This loss is on the coach.

We all questioned how Doug Pederson would fare in the NFL, with no head coaching experience beyond high school. For the most part, his first two months went well. Monday night — under pressure, on the road against a rival, on national TV — he turned into a pumpkin.

A series of curious decisions cost the Eagles in their 29-23 OT loss to Dallas. Sure, there were dropped passes and botched blocking assignments and missed tackles. Players need to execute better. But all would have been overcome had Pederson not made a string of bad moves starting when the Eagles had a late 23-16 lead:

Eagles third-and-eight at the Dallas 30.

With seven minutes to go, the Eagles were poised to take a two-score lead. All they really needed here was a plunge into the line for a yard or two. Then hot kicker Caleb Sturgis could enter to finish things off.
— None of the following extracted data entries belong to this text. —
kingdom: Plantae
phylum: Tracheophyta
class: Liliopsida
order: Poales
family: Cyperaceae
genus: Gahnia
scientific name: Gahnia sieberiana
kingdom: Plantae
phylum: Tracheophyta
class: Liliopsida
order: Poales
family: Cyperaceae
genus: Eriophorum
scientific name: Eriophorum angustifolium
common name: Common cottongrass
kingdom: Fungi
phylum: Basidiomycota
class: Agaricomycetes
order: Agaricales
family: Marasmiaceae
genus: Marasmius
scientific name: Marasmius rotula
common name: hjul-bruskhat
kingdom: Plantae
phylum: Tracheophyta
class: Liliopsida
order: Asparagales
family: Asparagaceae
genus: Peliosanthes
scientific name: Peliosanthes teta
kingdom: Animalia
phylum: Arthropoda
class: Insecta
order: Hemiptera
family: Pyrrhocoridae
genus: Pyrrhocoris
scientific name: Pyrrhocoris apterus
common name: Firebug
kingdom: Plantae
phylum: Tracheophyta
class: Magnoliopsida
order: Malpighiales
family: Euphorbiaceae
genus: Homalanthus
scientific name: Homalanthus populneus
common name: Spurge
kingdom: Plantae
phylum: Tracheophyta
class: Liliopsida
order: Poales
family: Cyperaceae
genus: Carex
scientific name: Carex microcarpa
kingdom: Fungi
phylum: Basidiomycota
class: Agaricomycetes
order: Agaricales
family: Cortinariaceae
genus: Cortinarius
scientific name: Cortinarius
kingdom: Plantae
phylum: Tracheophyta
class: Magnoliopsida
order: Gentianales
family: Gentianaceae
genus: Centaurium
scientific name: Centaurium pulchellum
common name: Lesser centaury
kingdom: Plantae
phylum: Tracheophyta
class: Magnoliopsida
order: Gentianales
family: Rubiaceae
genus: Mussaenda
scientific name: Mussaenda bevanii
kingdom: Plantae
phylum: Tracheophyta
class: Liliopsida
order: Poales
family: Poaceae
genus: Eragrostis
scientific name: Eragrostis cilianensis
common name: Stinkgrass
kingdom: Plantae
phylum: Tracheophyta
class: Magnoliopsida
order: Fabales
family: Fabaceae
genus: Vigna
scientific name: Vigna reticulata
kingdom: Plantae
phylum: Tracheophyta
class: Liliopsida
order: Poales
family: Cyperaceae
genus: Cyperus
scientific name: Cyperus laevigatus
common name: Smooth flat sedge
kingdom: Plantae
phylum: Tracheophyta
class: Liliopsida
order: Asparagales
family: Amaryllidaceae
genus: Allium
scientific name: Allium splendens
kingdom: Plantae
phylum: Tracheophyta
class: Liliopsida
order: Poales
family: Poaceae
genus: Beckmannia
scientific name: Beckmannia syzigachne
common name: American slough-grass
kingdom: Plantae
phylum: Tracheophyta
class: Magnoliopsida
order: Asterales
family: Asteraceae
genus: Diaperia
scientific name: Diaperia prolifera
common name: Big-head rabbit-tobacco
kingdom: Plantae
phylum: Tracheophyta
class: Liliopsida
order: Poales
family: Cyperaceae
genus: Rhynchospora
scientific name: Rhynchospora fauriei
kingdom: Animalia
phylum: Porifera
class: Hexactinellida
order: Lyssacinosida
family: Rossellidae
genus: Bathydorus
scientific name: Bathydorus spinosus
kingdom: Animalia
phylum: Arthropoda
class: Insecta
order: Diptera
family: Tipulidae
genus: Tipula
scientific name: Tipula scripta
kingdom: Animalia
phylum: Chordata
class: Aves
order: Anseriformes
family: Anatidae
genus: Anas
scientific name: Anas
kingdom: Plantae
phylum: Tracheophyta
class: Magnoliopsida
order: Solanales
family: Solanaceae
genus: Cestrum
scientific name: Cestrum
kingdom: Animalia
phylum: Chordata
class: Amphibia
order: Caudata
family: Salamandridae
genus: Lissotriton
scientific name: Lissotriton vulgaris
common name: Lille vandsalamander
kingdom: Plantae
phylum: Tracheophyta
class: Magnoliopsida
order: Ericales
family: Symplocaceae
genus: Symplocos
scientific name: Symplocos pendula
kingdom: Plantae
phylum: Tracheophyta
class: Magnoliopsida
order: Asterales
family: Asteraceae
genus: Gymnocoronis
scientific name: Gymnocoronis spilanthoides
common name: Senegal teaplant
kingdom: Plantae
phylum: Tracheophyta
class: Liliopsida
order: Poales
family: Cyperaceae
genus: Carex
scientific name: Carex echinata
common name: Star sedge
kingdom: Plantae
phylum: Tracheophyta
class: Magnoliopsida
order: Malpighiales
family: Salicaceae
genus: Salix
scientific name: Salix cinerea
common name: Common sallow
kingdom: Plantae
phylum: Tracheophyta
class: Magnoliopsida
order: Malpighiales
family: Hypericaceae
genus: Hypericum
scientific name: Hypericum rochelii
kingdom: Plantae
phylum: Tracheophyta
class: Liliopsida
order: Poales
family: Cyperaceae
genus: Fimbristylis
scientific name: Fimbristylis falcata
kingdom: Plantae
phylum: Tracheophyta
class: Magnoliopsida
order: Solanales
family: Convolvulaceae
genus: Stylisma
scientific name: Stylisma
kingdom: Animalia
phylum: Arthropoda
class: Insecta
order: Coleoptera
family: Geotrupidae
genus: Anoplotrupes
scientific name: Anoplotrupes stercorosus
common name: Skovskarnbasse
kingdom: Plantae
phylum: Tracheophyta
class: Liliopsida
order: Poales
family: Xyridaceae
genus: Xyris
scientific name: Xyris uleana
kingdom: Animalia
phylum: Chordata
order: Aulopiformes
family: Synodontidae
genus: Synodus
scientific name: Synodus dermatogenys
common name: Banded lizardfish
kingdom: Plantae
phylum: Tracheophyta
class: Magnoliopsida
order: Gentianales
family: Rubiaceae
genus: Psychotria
Instead, Pederson called an easily telegraphed behind-the-line swing pass to Darren Sproles that lost six yards. Suddenly, a manageable FG attempt became challenging.

Eagles fourth-and-14 at the Dallas 36.

All and still, the obvious next move was to attempt the 53-yard field goal. Sturgis had nailed a 55-yarder at the end of the first half. He’s three-for-three this season from 50 or more. The risk/reward needle pointed to trusting your kicker and claiming the late 10-point lead.

But Pederson chickened out punted. So much for “Big Balls” Doug. Dallas got the ball back and drove 90 yards for the tying TD.

Dallas third-and-20 at their 18.

With the game tied and 33 seconds left in regulation, Connor Barwin sacked Dak Prescott, putting the Cowboys in a precarious spot. Pederson should have called his first timeout and, assuming Dallas didn’t execute a third-down miracle, used his second TO to force a punt. The goal should have been to set up a Sproles return and game-winning field goal.

Instead, Pederson let the Cowboys run out the clock and head to overtime. He seemed to be coaching scared. It was a stunningly conservative and out-of-touch strategy, evocative of … well, Andy Reid.

There were other curious moves:

Giving rookie Wendell Smallwood his first carry — which he fumbled — in crunch time. Likewise, introducing TE Trey Burton into the offense at the two-minute warning. Why take young guys who’ve sat all night and ask them to suddenly perform at the toughest moments?

More bothersome was an unaggressive offensive plan that never asked Carson Wentz to throw the ball more than10 yards. By the end, Dallas’ LBs anticipated every swing or flat pass and were breaking for the ball as soon as Wentz raised his arm.

You can blame the failure to even attempt any long passing plays on Pederson’s concern over his battered offensive line. But, truth be told, the big boys acquitted themselves well.

You can certainly blame it on wide receivers incapable of getting open downfield — or holding onto the ball when it reaches them. No doubt, the franchise’s biggest shortcoming is at receiver — even though the Eagles have spent a third-, second- and first-round pick on the position in recent drafts.

The NFL’s trade deadline arrives Tuesday at 4 p.m. Any move seems unlikely, but grabbing a receiver like Alshon Jeffery, Torrey Smith or Brandon Marshall would instantly give this team a weapons upgrade. It could prove the difference between making the playoffs and going home in early January.

Even after Sunday’s horrid loss, the 4-3 Eagles still have a good shot for the postseason. Just three NFC teams currently have fewer than three losses. There’s a lot of mediocrity out there.

But Pederson can’t coach scared. He can’t think horizontal when the game requires vertical. The rookie coach has needs to reclaim his mojo.